Diagnostics prénataux

Des grossesses plus angoissantes ?

« L’échographie, c’est le meilleur moyen de terroriser une femme enceinte », a dit en 2000 le Dr Roy Filly, professeur émérite de radiologie, d’obstétrique, de gynécologie et de sciences reproductives à l’Université de Californie.

Le Dr François Audibert, chef de médecine maternelle et fœtale à l’Université de Montréal, trouve qu’il n’a pas tort. Au total, rappelle-t-il, ce ne sera que de 2 à 3 % des enfants qui seront porteurs d’anomalies, « qui vont de choses tout à fait mineures à des anomalies majeures ».

Bref, beaucoup d’inquiétudes souvent pour rien…

« Nos mères l’ont eu plus simple, ça, c’est sûr ! Elles n’avaient pas toutes ces questions à se poser et toutes ces inquiétudes », lance en riant Marilyn Richard, conseillère en génétique à l’Hôpital général juif, en évoquant cette époque où les femmes accouchaient sans avoir subi la moindre échographie.

Par contre, à l’accouchement, le choc pouvait être grand.

« De fait, dans le temps, si la grossesse était moins perturbée par toutes sortes de préoccupations, à la naissance, quand l’enfant mourait ou qu’une anomalie était décelée, c’était tout un choc. »

— Marilyn Richard, conseillère en génétique à l’Hôpital général juif

Il reste qu’assurément, une femme enceinte est vite inquiète, « et beaucoup plus pour son bébé que pour elle-même », fait remarquer Jennifer Fitzpatrick, elle aussi conseillère en génétique à l’Hôpital général juif.

« Dans nos sociétés, on accorde trop peu d’importance à l’impact psychologique de tous ces tests, explique-t-elle. Il faudrait assurément que davantage d’études se penchent sur la question. »

De nos jours, nous agissons de façon très inconstante », dit la Dre Margaret Somerville, qui n’a jamais caché ses positions antiavortement pendant ses 40 ans à la tête du département de médecine de McGill et qui vient de rentrer dans son Australie natale pour y poursuivre sa carrière.

« Nous savons que les enfants prématurés sont très nombreux à naître avec de lourds handicaps et nous dépensons beaucoup d’argent pour les garder en vie. Mais en même temps, au nom du droit de choisir, on essaie de tout contrôler [pendant la gestation], de ne rien laisser au hasard, dans l’espoir d’avoir un bébé parfait. »
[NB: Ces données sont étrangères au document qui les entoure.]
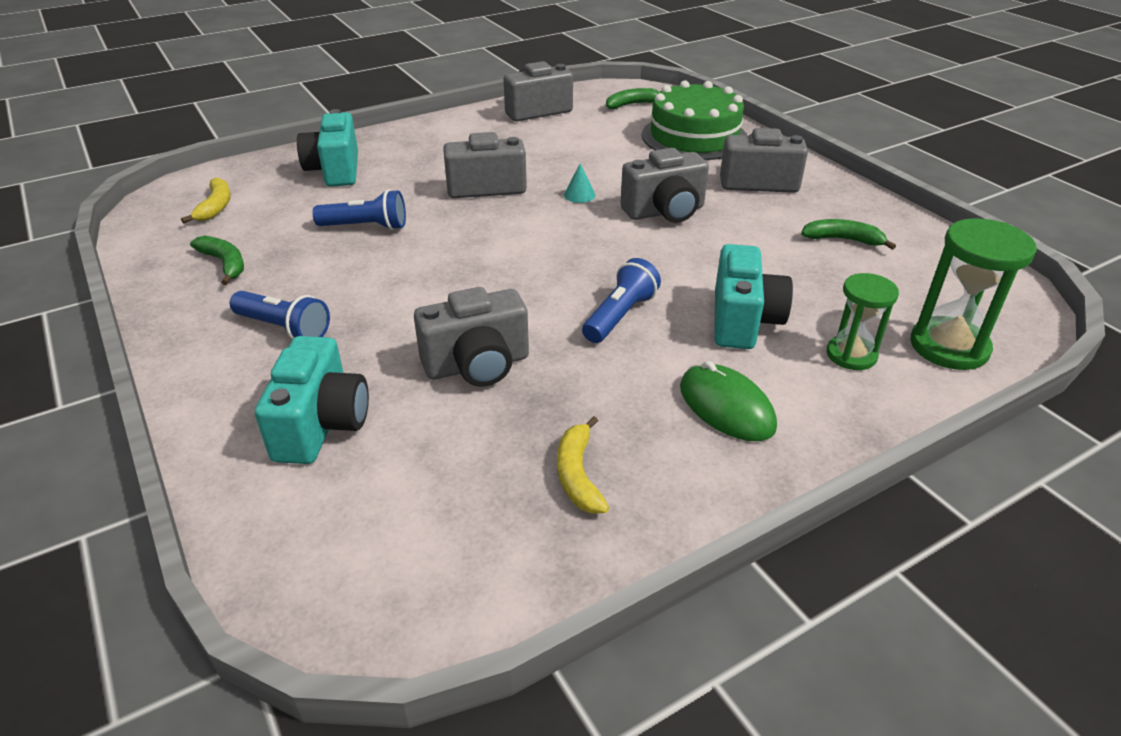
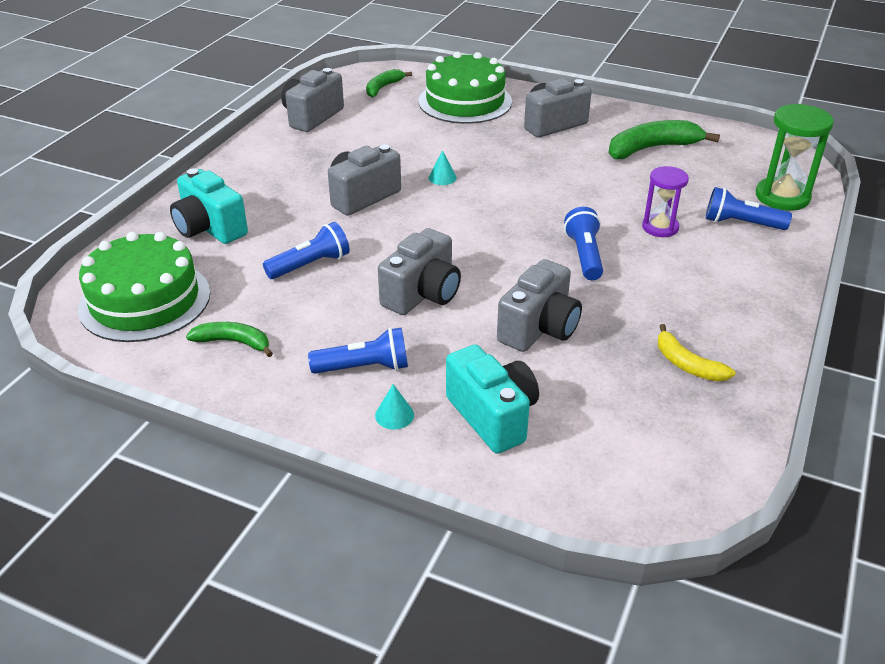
camera: 35 degrees left, 0 degrees up
yellow banana [181,177,231,223] -> green cake [78,232,210,342]
grey camera [620,148,709,223] -> grey camera moved to [378,228,461,315]
green mouse [680,361,777,441] -> none
turquoise camera [714,244,793,349] -> purple hourglass [642,166,689,237]
green banana [801,219,896,250] -> green banana [609,120,720,159], size x1.69
green hourglass [827,273,899,370] -> blue flashlight [706,187,792,230]
none -> turquoise cone [375,384,414,429]

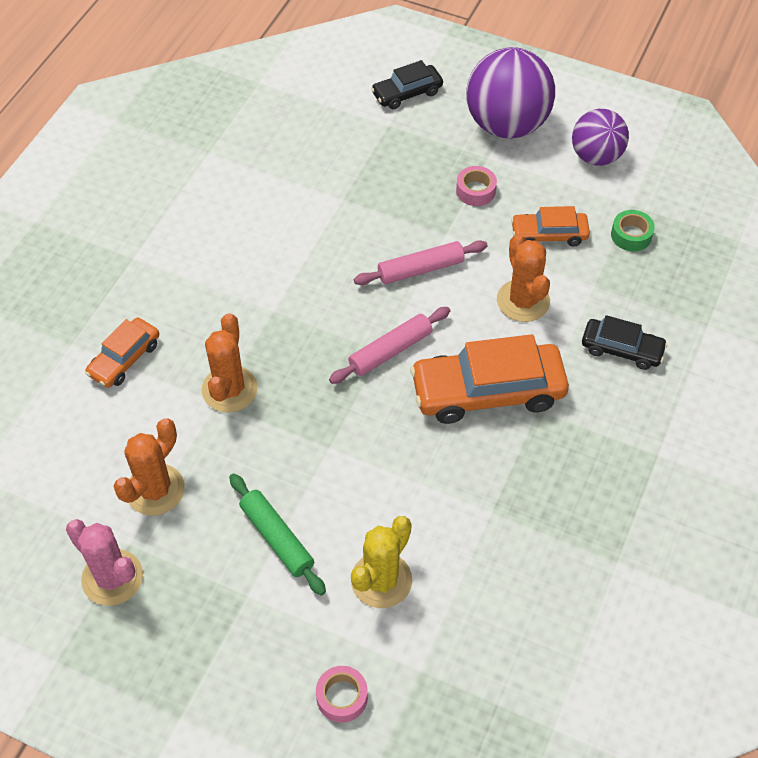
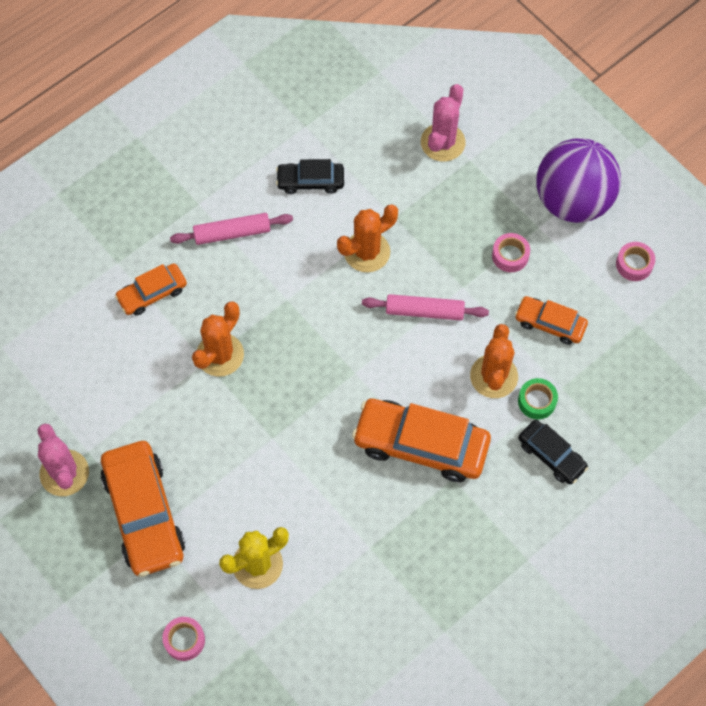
camera: 25 degrees right, 10 degrees up
orange cactus [114,418,185,516] -> orange cactus moved to [337,204,398,272]
green rolling pin [229,473,326,596] -> none
pink rolling pin [329,307,450,384] -> pink rolling pin moved to [170,213,293,245]
black car [371,60,443,109] -> black car moved to [276,159,344,194]
purple ball [572,109,629,166] -> pink tape [616,242,655,281]
green tape [611,210,655,251] -> green tape moved to [518,378,558,419]
none -> orange car [101,441,185,577]
none -> pink cactus [421,84,465,162]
« On vit dans une société où l’on veut tout contrôler et où les femmes, qui n’ont plus qu’un ou deux enfants, veulent avoir une grossesse parfaite et un bébé parfait », relève aussi Nicole Reeves, psychologue attitrée au département d’obstétrique du Centre hospitalier de l’Université de Montréal.

À son avis, les tests prénataux n’angoissent pas davantage les femmes : celles qui sont anxieuses le sont d’une manière ou d’une autre, « certaines étant même anxieuses d’être anxieuses à la pensée que des émotions négatives puissent être transmises à leur bébé ».